TAMPA, FL-The city's traditionally successful Westshore office submarket, which once enjoyed low vacancy and high rents, is now suffering along with most others in terms of tenant attrition. However, a noticeable trend is emerging in that office users that are confident in their futures are looking to upgrade to newer space.

They can certainly find it in Westshore, where at least 500,000 square feet has been added over the past year, bringing total inventory to more than 12 million square feet. The 247,000-square-foot Corporate Center Four at International Plaza is one of those new structures, and now it has managed to lure a tenant away from a nearby older building.
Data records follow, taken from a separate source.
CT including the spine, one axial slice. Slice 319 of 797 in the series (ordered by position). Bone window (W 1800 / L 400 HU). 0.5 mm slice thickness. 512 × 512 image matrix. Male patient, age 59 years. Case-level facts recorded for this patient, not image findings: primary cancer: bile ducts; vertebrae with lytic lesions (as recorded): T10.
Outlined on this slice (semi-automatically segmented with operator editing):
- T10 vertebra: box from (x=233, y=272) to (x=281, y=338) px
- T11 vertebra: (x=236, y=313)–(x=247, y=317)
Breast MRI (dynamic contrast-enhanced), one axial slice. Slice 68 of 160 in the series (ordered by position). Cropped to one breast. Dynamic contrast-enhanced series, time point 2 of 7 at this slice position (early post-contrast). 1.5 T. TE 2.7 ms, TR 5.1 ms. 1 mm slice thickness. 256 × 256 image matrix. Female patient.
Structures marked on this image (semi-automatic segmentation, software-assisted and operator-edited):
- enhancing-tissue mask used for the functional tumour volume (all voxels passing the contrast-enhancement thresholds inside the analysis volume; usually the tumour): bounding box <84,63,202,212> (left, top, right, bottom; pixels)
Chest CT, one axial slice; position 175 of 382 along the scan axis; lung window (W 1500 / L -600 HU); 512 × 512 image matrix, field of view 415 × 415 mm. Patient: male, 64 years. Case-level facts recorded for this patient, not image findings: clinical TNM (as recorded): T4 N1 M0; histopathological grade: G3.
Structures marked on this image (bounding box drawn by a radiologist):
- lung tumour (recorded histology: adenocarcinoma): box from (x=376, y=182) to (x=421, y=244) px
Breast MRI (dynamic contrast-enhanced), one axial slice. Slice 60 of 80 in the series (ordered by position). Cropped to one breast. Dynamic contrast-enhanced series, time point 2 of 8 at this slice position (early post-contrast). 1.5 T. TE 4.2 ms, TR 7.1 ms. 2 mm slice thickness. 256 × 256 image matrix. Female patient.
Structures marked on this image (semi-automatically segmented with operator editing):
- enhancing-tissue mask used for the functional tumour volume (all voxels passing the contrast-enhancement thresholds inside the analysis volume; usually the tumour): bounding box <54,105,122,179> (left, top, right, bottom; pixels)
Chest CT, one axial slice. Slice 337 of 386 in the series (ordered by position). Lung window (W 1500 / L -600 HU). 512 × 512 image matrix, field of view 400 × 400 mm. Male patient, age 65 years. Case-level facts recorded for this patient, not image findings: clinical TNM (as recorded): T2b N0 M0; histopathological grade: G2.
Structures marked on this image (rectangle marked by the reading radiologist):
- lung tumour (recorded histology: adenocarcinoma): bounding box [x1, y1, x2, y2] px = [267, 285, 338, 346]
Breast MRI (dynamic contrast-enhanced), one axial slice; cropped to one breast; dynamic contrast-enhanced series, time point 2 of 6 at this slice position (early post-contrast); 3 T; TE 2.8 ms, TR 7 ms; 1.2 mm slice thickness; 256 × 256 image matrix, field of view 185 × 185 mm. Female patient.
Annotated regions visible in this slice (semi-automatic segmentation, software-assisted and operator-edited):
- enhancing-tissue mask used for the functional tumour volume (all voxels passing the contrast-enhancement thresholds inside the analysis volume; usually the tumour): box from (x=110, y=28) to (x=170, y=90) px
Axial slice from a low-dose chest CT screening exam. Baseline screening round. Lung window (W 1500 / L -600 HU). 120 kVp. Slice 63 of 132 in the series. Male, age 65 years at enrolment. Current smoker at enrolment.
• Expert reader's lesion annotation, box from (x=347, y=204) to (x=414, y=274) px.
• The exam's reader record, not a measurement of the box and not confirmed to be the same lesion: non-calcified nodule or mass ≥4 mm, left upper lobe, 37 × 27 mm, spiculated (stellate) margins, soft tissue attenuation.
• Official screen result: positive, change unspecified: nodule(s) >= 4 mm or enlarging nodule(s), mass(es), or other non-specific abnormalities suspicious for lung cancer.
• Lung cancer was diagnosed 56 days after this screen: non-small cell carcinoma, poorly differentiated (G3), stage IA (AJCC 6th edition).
Law firm Cole Scott & Kissane PA will relocate in November from Bridgeport Center to 32,723 square feet in the fourth floor of Corporate Center Four, according to new landlord Crescent Resources LLC. The firm joins Bay Cities Bank and Sage Software in the eight-story class A building, which is now undergoing interior finishes.

"We're able to get tenants to upgrade from class B space," Sharon Bragg, Crescent's leasing associate in Tampa, tells GlobeSt.com. Though she did not disclose additional terms of Cole Scott's 10-year lease, she says Corporate Center Four has been able to hold firm to its initial asking rent of $32 per square foot.
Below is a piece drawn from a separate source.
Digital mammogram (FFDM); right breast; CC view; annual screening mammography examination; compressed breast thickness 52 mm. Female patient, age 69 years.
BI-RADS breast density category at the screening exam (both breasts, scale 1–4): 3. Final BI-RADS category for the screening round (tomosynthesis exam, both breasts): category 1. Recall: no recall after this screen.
Westshore's current rents for class A office space averages $30 per square foot, the highest in the Tampa Bay market and a full $5 over the local average, according to Cushman & Wakefield of Florida. Vacancy in the submarket, previously in low single-digit range during good times, measured 16.7% through the first quarter.
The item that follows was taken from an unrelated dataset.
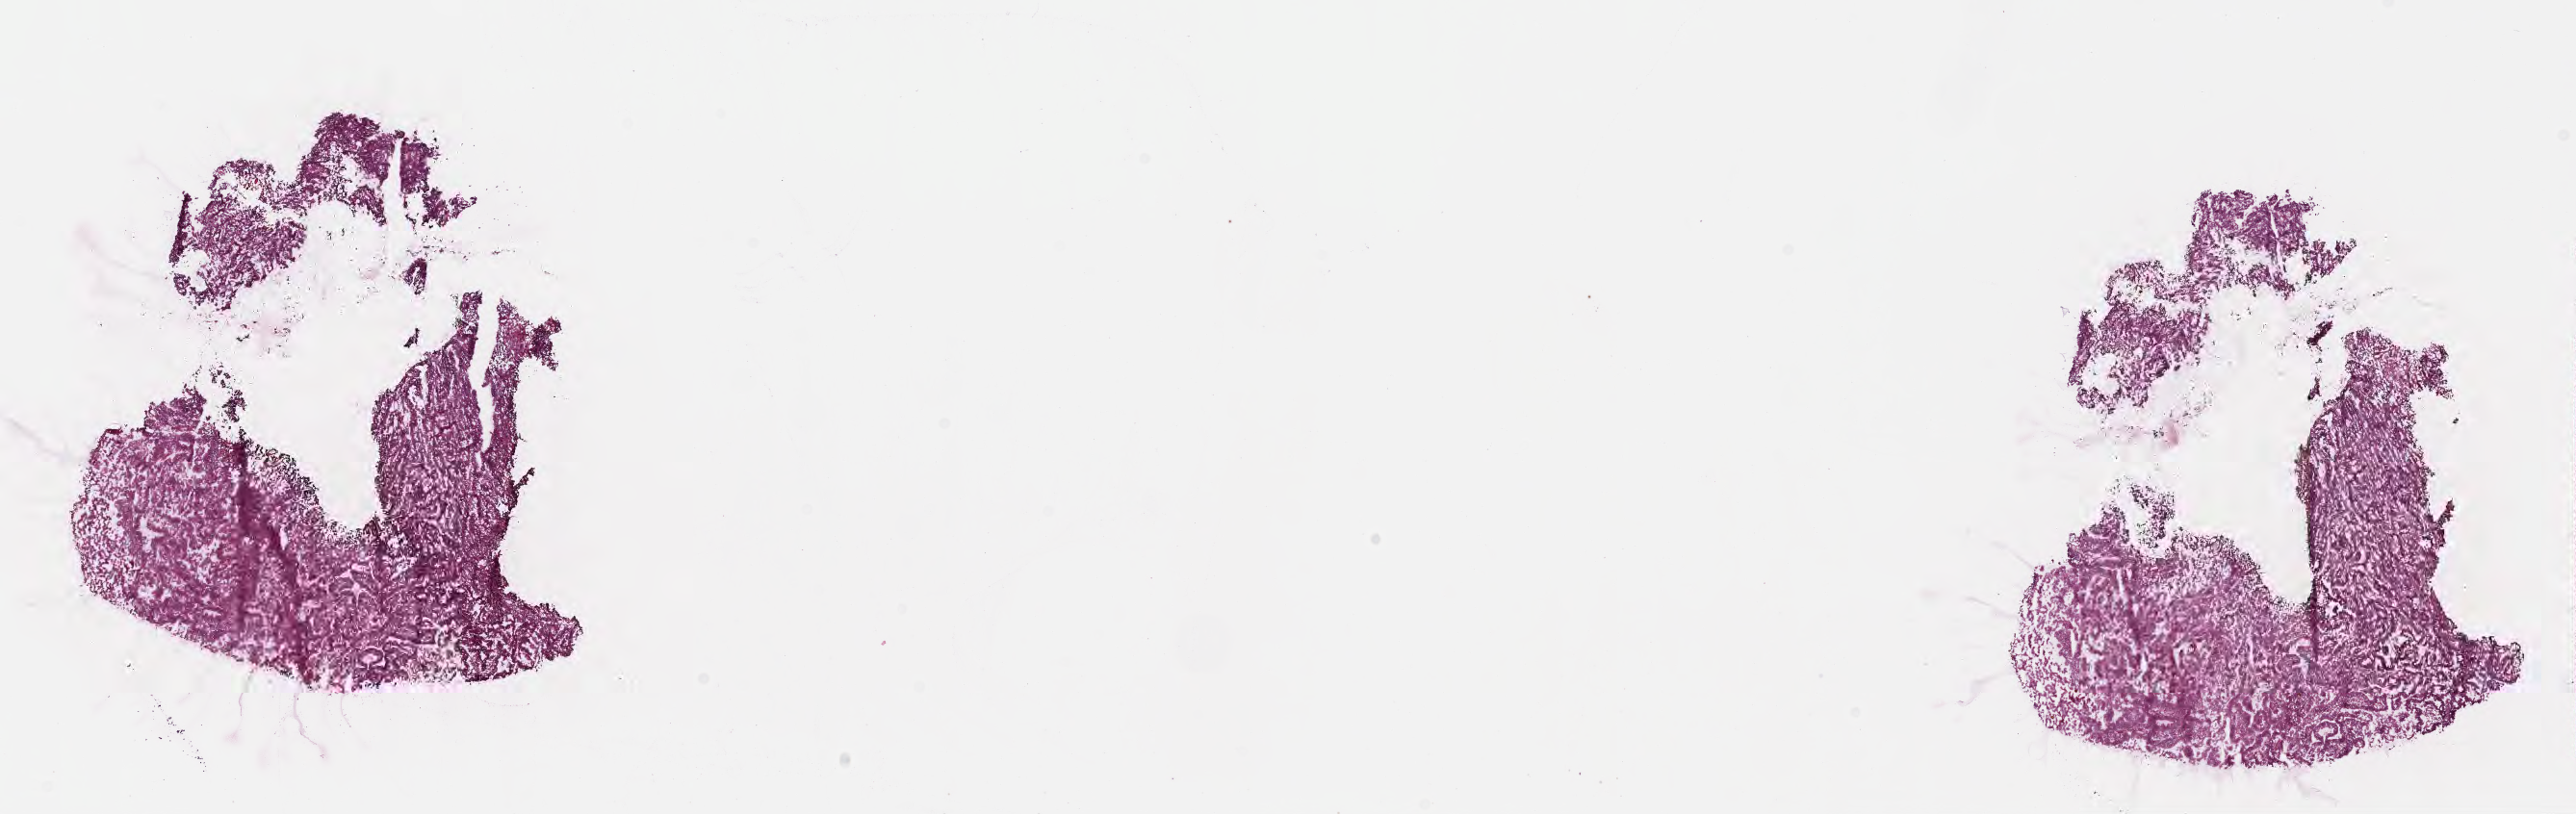
Digitized hematoxylin and eosin (H&E)-stained section, low-resolution overview of the scanned area, about 21.6 x 6.8 mm; frozen section; specimen: premalignant lesion from a patient with noninfiltrating intraductal papillary adenocarcinoma; site: gallbladder. Male patient; age at initial diagnosis 65 years.
This section: sample classed premalignant; the patient's recorded diagnosis is given above.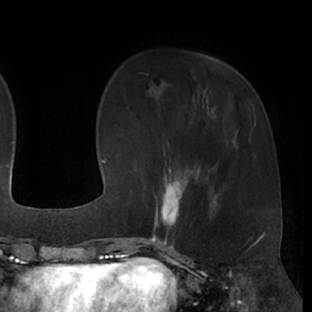
Breast MRI (dynamic contrast-enhanced), one axial slice; position 17 of 66 along the scan axis; cropped to one breast; dynamic contrast-enhanced series, time point 2 of 7 at this slice position (early post-contrast); 1.5 T; TE 3 ms, TR 6.2 ms; 312 × 312 image matrix, field of view 201 × 201 mm. Female patient.
Annotated regions visible in this slice (semi-automatically segmented with operator editing):
- enhancing-tissue mask used for the functional tumour volume (all voxels passing the contrast-enhancement thresholds inside the analysis volume; usually the tumour): bounding box [x1, y1, x2, y2] px = [152, 173, 200, 237]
One advantage Corporate Center Four has over its nearest new building, the 250,000-square-foot MetWest International across Boy Scout Boulevard, is that it has three siblings preceding it. Crescent has developed nearly one million square feet near the International Plaza mall over the past decade, with Corporate Center One opening in 1999.

"We have a history as to what we have been able to do," Bragg says, noting that prospective tenants have been able to visit Corporate Center Two and Three to get a better idea of how their space will turn out in the newest building. "We've also been able to develop relationships and keep them."

Another marketing point, she says, is that some companies are forced to look to newer space because they are unable to grow or consolidate in their existing buildings. New space offers tenants the opportunity to move into contiguous space as soon as it is ready for occupancy, she says.

Corporate Center Four is seeking LEED certification and expects to complete the process this summer. The building is now 55% leased.